Characterizing Safety Outcomes of a Dermal Filler: Injection Site and Timing Insights from the Maude Database.

[BACKGROUND] Juvéderm Volbella distinguishes itself for being the only hyaluronic acid filler with dual FDA approval for perioral and infraorbital regions. Its Vycross technology formulation and use in high-risk vascular areas necessitate a comprehensive real-world safety analysis to inform clinical practice.

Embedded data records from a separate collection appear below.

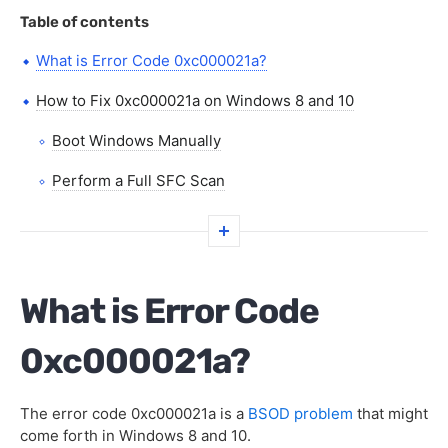
Table of contents
What is Error Code 0xc000021a?
How to Fix 0xc000021a on Windows 8 and 10
Boot Windows Manually
Perform a Full SFC Scan
Reset Your PC’s BIOS
Repair Your PC’s Disk Drive
What is Error Code
FAQs
0xc000021a?
The error code 0xc000021a is a
BSOD problem
that might
come forth in Windows 8 and 10.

[OBJECTIVE] To evaluate and categorize adverse events associated with Juvéderm Volbella injections using the Manufacturer and User Facility Device Experience (MAUDE) database, focusing on injection sites and the number of treated areas.

[METHODS AND MATERIALS] Adverse event reports from January 2020 to January 2024 were reviewed and graded using standardized criteria. Events were grouped by injection site, number of anatomical areas injected, and time of symptom onset. Statistical analyses included chi-square and Kruskal-Wallis tests.

[RESULTS] Among 315 patients, dermatologic and vascular events predominated, with higher vascular complication rates following perioral injections. Severe adverse events (CTCAE >2) occurred at a median of 75 days postinjection versus 51 days for moderate events. Perioral injections required antibiotics in 53.3% of severe cases versus 28.6% of mild cases (P=0.0003).

[CONCLUSION] Perioral Volbella injections demonstrate increased vascular complication risks requiring modified clinical protocols: extended follow-up schedules (2-3 months versus standard 2 weeks), enhanced informed consent, and site-specific risk stratification. These findings provide immediate, actionable evidence for improving patient safety through evidence-based practice modifications. &nbsp.